START Raw data

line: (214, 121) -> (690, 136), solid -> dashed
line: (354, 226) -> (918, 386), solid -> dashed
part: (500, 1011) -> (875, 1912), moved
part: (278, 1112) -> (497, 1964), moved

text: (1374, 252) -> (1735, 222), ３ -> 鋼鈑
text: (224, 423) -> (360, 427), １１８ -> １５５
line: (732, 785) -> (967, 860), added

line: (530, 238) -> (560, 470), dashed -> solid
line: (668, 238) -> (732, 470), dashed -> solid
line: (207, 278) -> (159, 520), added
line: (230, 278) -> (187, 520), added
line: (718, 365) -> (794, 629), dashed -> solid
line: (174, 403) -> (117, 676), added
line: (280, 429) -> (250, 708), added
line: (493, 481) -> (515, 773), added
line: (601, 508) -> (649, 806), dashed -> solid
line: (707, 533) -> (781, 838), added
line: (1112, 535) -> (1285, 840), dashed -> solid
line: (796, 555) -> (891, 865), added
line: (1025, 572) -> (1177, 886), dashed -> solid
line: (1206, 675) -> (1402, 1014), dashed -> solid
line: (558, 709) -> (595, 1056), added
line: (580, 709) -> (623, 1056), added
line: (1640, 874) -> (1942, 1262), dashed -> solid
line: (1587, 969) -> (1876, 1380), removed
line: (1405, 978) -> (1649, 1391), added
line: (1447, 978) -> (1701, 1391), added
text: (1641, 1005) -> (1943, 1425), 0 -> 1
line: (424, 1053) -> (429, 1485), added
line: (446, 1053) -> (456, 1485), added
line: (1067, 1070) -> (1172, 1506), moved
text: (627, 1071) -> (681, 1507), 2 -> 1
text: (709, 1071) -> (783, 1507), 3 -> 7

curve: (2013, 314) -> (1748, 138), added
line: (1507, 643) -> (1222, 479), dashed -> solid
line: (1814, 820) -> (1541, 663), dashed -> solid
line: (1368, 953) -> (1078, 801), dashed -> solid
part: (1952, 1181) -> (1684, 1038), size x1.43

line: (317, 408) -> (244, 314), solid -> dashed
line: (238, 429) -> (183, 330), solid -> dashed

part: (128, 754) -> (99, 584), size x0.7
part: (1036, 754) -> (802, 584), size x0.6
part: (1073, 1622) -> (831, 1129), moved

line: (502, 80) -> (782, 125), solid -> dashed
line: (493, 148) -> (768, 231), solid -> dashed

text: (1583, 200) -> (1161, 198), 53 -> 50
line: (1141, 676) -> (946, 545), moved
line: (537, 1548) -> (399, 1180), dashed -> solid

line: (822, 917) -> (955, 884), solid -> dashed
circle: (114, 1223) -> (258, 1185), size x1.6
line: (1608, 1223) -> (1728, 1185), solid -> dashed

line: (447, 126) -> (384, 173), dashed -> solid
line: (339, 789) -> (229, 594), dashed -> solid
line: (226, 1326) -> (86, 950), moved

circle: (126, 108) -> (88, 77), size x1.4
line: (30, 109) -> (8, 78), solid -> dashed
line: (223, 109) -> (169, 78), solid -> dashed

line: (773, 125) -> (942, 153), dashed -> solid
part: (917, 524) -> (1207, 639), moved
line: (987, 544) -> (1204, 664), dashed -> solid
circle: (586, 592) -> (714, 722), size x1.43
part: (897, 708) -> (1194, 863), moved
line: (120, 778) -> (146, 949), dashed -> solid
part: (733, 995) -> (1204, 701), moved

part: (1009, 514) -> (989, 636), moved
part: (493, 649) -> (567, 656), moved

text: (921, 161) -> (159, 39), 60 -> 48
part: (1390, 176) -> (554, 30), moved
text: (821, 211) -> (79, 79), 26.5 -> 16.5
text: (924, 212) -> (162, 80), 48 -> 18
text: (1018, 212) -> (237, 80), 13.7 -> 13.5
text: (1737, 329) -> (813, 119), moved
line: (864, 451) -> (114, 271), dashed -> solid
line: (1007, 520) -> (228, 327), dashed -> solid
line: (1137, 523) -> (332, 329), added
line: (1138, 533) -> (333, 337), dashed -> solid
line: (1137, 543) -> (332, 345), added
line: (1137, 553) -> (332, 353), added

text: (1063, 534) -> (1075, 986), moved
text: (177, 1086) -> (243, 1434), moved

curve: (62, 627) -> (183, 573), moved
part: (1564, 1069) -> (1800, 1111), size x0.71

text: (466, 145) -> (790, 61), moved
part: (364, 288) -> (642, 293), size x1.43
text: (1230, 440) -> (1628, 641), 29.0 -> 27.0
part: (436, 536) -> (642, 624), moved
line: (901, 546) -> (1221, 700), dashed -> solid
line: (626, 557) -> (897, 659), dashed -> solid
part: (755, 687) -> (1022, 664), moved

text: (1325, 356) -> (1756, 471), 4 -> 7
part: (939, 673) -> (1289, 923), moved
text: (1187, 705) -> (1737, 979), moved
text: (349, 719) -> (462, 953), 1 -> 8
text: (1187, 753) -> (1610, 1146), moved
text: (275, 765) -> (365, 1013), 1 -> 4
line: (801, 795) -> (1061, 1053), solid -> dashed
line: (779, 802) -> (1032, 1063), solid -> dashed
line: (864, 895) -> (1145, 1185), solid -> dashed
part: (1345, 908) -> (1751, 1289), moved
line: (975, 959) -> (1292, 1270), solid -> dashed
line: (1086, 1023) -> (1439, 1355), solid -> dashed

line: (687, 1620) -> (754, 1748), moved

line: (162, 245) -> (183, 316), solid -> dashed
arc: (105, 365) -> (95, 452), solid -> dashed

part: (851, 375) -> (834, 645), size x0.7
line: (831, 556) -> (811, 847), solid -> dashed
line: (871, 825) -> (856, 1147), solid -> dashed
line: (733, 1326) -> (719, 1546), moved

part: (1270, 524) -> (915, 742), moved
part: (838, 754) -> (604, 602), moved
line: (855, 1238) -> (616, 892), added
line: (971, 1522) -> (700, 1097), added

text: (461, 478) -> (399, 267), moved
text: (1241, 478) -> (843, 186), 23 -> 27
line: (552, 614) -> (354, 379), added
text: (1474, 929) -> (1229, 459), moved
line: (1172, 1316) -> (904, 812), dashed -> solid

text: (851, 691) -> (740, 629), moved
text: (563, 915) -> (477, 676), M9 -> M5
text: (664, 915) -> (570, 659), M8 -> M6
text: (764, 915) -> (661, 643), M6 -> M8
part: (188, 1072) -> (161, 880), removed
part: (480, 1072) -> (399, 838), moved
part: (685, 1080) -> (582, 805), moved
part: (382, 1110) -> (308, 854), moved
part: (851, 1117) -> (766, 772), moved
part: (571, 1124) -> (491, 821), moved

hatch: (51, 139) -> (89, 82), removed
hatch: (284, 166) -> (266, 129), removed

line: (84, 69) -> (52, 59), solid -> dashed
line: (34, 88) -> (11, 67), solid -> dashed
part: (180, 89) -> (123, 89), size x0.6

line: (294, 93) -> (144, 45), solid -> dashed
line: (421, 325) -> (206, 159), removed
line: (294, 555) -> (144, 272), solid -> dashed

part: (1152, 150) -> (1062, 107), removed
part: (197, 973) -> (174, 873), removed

END Raw data

Starting with the first line of the records, repeat every line up to and including the one containing "line: (707, 533) -> (781, 838), added", and nothing else.

(Written answer)
line: (214, 121) -> (690, 136), solid -> dashed
line: (354, 226) -> (918, 386), solid -> dashed
part: (500, 1011) -> (875, 1912), moved
part: (278, 1112) -> (497, 1964), moved

text: (1374, 252) -> (1735, 222), ３ -> 鋼鈑
text: (224, 423) -> (360, 427), １１８ -> １５５
line: (732, 785) -> (967, 860), added

line: (530, 238) -> (560, 470), dashed -> solid
line: (668, 238) -> (732, 470), dashed -> solid
line: (207, 278) -> (159, 520), added
line: (230, 278) -> (187, 520), added
line: (718, 365) -> (794, 629), dashed -> solid
line: (174, 403) -> (117, 676), added
line: (280, 429) -> (250, 708), added
line: (493, 481) -> (515, 773), added
line: (601, 508) -> (649, 806), dashed -> solid
line: (707, 533) -> (781, 838), added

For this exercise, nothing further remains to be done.